Aus der Seilbahn muss eine Bar werden
Weil’s vom Wetter passt, schon einmal ein Vorgeschmack auf den Winter.
Lindsey Vonn schaut mich von der Titelseite an. Da fröstelt’s mich, weil die Lindsey ist eine Wintersache, auch wenn sie sich gern auszieht. Und mir ist da jetzt schon wieder ein bisschen zu viel vom Winter die Rede mitten im Oktober. Im Supermarkt hat man uns ja schon erfolgreich daran gewöhnt, dass unmittelbar nach Schulbeginn Lebkuchen und Spekulatius im Regal daran erinnern, dass in neun, zehn Wochen Weihnachten schon wieder vorbei ist. Vorbereitung ist das halbe Leben und das Leben ist ein Geschäft. Darum wird auch in den Skigebieten im Sommer gebaut und gewerkt. Im Winter muss alles funktionieren. Und schön langsam beginnt es ja auch herunter zu schneien. Ein guter Zeitpunkt also zu berichten, wie sich die Skigebiete für den Winter rüsten, wie sich die Schneeindustrie vorfreut. Da findet man dann in Jubelberichten über Millionenausgaben und über Mega-Fusionen, durch die Mega-Skigebiete entstehen, so schöne Sätze wie diesen: „Die Berge sind in Tirol immer wieder Orte der Innovation.“Die Berge sind nämlich wilde Hund’, die wollen innovativ hergerichtet werden.

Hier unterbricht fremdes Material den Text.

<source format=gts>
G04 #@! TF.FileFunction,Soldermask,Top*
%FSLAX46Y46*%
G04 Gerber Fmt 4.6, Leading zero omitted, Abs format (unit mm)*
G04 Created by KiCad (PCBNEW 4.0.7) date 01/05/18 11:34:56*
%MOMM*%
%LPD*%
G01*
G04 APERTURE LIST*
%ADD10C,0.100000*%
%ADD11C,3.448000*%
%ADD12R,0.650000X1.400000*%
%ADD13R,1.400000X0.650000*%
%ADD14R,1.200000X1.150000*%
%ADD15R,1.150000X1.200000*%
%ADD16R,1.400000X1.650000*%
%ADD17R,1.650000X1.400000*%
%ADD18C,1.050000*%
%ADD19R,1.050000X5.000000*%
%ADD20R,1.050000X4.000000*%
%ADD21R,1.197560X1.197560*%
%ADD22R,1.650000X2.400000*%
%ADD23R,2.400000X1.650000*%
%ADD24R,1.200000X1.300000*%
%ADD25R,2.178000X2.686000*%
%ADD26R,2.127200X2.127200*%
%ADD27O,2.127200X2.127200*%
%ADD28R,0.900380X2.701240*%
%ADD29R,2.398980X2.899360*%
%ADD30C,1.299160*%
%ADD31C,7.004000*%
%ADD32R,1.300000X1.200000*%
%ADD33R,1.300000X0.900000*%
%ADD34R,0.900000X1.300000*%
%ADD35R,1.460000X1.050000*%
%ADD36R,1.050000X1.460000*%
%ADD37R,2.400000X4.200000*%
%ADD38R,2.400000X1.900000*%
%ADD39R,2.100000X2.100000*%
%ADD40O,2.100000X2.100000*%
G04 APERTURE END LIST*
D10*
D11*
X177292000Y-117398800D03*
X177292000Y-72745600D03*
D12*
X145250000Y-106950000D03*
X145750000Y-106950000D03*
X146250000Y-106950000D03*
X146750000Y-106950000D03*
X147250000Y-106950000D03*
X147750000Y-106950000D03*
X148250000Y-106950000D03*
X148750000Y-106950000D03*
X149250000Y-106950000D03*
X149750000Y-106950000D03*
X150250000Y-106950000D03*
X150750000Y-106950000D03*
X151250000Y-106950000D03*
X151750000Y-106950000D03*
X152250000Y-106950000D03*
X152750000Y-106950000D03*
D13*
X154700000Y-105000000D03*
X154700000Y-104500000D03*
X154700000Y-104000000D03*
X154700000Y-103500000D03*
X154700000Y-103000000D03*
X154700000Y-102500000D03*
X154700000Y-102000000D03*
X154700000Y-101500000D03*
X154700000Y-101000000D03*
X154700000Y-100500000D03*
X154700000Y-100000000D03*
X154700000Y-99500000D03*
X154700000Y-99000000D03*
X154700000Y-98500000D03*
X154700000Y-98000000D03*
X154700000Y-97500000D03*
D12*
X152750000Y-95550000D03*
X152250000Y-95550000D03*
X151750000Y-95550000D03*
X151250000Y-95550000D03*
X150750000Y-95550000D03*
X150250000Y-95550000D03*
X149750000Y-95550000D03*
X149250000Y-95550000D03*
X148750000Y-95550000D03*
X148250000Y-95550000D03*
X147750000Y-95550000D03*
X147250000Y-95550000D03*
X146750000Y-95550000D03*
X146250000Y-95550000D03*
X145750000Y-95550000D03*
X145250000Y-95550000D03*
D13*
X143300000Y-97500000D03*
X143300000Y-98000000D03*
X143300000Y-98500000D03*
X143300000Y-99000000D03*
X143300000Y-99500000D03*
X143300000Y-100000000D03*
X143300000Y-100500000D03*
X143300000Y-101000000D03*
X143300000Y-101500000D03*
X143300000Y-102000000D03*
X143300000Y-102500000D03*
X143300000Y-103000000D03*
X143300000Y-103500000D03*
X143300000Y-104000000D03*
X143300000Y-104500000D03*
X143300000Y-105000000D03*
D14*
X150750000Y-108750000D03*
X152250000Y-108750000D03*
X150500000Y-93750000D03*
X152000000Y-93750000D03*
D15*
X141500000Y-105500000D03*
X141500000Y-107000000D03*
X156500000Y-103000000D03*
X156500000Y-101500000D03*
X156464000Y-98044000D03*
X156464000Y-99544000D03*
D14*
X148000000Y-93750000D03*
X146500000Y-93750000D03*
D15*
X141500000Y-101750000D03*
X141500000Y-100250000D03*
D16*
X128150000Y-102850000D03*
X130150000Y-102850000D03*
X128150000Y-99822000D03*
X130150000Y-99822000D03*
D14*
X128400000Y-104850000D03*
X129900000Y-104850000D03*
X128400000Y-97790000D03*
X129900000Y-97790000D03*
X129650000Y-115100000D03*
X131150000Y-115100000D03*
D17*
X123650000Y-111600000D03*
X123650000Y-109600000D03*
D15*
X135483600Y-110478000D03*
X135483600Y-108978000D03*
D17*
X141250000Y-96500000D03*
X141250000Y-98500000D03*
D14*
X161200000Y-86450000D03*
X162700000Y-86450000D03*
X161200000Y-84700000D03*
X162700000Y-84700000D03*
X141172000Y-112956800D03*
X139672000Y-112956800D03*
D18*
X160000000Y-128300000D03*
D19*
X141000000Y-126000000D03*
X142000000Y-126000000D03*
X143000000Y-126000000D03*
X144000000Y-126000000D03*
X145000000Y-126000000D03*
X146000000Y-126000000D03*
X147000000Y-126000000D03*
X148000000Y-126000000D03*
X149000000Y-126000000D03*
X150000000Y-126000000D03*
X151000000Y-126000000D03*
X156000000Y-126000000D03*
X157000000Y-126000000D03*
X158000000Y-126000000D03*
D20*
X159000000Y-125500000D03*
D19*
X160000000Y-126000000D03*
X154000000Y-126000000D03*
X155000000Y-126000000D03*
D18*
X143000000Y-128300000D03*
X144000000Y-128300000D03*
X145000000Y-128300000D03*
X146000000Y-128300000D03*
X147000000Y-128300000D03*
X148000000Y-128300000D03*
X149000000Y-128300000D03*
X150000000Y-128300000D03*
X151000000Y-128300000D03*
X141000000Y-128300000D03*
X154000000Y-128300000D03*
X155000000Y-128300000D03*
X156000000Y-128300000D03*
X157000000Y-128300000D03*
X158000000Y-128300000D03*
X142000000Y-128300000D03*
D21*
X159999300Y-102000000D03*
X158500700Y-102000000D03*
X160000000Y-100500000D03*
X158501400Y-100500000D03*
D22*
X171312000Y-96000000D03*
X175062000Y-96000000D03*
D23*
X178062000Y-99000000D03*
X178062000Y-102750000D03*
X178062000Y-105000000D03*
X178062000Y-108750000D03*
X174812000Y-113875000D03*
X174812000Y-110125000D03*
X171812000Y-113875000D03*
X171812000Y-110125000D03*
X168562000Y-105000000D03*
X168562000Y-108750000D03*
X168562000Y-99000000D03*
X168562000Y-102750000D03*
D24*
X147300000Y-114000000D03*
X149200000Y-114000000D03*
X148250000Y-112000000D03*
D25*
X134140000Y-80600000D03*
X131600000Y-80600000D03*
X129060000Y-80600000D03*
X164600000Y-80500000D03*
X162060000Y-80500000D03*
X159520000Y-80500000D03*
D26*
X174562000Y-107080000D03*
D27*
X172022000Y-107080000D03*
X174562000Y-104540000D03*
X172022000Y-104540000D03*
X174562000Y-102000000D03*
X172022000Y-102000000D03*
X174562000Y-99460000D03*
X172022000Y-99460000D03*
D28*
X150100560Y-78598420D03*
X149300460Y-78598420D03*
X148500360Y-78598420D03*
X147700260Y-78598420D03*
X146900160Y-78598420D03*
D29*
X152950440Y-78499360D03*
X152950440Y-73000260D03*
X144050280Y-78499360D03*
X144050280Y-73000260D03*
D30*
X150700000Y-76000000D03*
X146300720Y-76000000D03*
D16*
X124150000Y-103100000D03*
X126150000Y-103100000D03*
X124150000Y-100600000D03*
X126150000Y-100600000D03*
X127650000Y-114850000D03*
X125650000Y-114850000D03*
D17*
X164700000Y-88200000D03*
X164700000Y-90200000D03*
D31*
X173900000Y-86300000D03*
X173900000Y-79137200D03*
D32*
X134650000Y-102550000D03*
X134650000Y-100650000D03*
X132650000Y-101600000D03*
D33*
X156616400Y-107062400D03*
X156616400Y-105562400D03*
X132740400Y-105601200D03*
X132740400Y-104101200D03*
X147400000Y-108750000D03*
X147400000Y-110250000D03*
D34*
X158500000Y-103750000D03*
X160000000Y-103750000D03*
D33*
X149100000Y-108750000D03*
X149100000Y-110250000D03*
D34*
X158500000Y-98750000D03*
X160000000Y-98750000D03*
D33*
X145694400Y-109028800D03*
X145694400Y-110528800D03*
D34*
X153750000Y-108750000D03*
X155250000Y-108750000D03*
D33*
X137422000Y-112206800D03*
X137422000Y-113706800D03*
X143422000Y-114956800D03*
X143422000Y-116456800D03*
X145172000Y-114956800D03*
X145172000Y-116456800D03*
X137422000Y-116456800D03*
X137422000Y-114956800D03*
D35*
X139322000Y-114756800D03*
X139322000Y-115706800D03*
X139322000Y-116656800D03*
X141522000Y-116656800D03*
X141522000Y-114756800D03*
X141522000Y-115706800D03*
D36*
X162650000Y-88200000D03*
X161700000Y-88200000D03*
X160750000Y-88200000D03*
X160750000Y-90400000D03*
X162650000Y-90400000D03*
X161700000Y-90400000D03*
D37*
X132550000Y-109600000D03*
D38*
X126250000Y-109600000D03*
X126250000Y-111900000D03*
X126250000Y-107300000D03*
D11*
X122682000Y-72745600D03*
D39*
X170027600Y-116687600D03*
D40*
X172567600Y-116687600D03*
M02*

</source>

Das klingt ein bisschen nach dem Satz vom Krieg, über den gesagt wird, er sei die Mutter aller Dinge. Wenn das 500 Jahre vor Christus schon in einem Fragment des griechischen Philosophen Heraklit auftaucht, dann kann es für die Visionäre der alpinen Unterhaltungskultur ja nur recht sein. Weil es ist ja schon ein rechter Kampf um die Gunst der Gäste.

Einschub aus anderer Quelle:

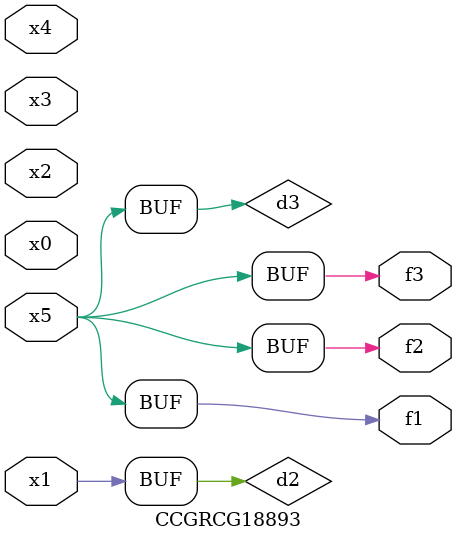
<source format=v>
module CCGRCG18893(
	input x0, x1, x2, x3, x4, x5,
	output f1, f2, f3
);

	wire d1, d2, d3;

	not (d1, x5);
	or (d2, x1);
	xnor (d3, d1);
	assign f1 = d3;
	assign f2 = d3;
	assign f3 = d3;
endmodule

</source>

Diese Gäste wollen ja jedes Jahr was Neues. Und oft ist da dann der Naturschutz dagegen oder eine Lawinenverbauung steht dem Erweiterungszwang von Seilbahnern und Gästemaximierern im Weg. Also wird der Innovationsgeist immer öfter in das Rundherum gepulvert. In Sölden zum Beispiel bauen sie auf gut 3000 Meter Seehöhe eine Kinoinstallation, weil ja dort der James Bond Streifen „Spectre“gedreht wurde. Anderswo werden die Lifte immer schneller, die Liftsitze immer raffinierter beheizt und manche Gondel lernte auch das Sprechen. Da wird per Lautsprecherbox ungefragt über Fauna und Flora informiert. Das sind alles schöne Dinge, die ich als Freund des Wissens und mehr noch der Bequemlichkeit schätze. Beim Sinnieren über den Winter aber tauchte doch eine Frage auf: Warum kam noch keiner drauf, in den Gondeln einer Seilbahn Minibars einzurichten? Eine Kinoinstallation im Schnee mag gut und schön sein, aber mit einer Minibar in der Gondel ließen sich der Winter und die innovativen Berggestalter durchaus besser ertragen.